According to a report by Browserstack, the average Windows 10 desktop boots to the login screen in around 10-25 seconds, while loading the desktop fully can take 30-90 seconds depending on hardware.

MacOS boot times are generally faster, with Apple reporting average boot times around 10-13 seconds for recent Macs. However, more complex startup tasks can extend this by several seconds.

Linux distributions like Ubuntu generally have boot times comparable to Windows 10, in the 15-30 second range. Factors like hard drive speed have a significant impact.

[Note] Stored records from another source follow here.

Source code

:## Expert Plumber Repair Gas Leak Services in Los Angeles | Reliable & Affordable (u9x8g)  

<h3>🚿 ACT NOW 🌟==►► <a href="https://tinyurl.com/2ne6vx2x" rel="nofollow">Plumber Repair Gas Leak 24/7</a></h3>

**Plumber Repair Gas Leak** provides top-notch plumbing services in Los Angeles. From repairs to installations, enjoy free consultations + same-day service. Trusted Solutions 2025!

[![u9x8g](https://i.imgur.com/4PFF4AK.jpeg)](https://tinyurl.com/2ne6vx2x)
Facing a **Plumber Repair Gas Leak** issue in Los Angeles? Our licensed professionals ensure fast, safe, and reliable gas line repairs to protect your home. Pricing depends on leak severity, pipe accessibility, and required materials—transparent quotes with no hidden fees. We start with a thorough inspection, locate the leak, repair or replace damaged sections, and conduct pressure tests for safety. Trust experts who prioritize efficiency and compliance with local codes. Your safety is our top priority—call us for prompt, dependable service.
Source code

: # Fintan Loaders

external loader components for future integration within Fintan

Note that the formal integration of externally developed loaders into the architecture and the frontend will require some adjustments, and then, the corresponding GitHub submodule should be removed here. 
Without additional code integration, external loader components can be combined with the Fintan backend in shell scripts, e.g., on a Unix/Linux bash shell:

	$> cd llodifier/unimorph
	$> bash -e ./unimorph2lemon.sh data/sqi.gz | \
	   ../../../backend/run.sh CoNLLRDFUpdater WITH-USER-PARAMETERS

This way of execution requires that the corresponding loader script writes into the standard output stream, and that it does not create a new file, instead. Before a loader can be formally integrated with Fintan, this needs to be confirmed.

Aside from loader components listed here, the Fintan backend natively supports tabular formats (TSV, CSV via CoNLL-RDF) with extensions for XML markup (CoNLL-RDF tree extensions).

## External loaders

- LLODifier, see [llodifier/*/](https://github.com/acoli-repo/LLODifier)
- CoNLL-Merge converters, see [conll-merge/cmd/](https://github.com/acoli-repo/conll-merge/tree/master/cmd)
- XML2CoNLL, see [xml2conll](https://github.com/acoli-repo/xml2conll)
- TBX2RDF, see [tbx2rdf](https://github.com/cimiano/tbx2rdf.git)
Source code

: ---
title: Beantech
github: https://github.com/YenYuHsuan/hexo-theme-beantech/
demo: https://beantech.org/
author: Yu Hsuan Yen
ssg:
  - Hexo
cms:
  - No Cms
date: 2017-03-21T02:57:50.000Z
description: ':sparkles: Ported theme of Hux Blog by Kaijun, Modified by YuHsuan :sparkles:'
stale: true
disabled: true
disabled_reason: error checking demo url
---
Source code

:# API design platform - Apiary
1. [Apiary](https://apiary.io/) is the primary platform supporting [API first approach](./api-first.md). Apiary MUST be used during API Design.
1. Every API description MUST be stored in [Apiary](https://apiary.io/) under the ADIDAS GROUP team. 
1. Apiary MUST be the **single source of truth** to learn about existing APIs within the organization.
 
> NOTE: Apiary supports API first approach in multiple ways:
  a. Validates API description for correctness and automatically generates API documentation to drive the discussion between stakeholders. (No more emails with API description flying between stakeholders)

In summary, while results vary, modern operating systems generally load in well under a minute in most cases. Hardware improvements like solid-state drives have pushed boot times down substantially in recent years across all platforms.

Conclusion

In summary, the loading of an operating system into computer memory is a complex process that involves several key steps. First, the BIOS runs a power-on self-test and locates boot devices. Next, the bootloader loads and starts the kernel. The kernel then initializes the hardware and core system services and daemons. With the core OS loaded, the init system starts initialization of user space including mounting filesystems, starting additional services/daemons, and opening the login prompt. While loading times vary across different operating systems and hardware configurations, the entire process generally takes between 10-60 seconds on modern systems. The coordination between firmware, bootloaders, the kernel, system services, and user space is crucial to ensure a smooth and successful operating system load.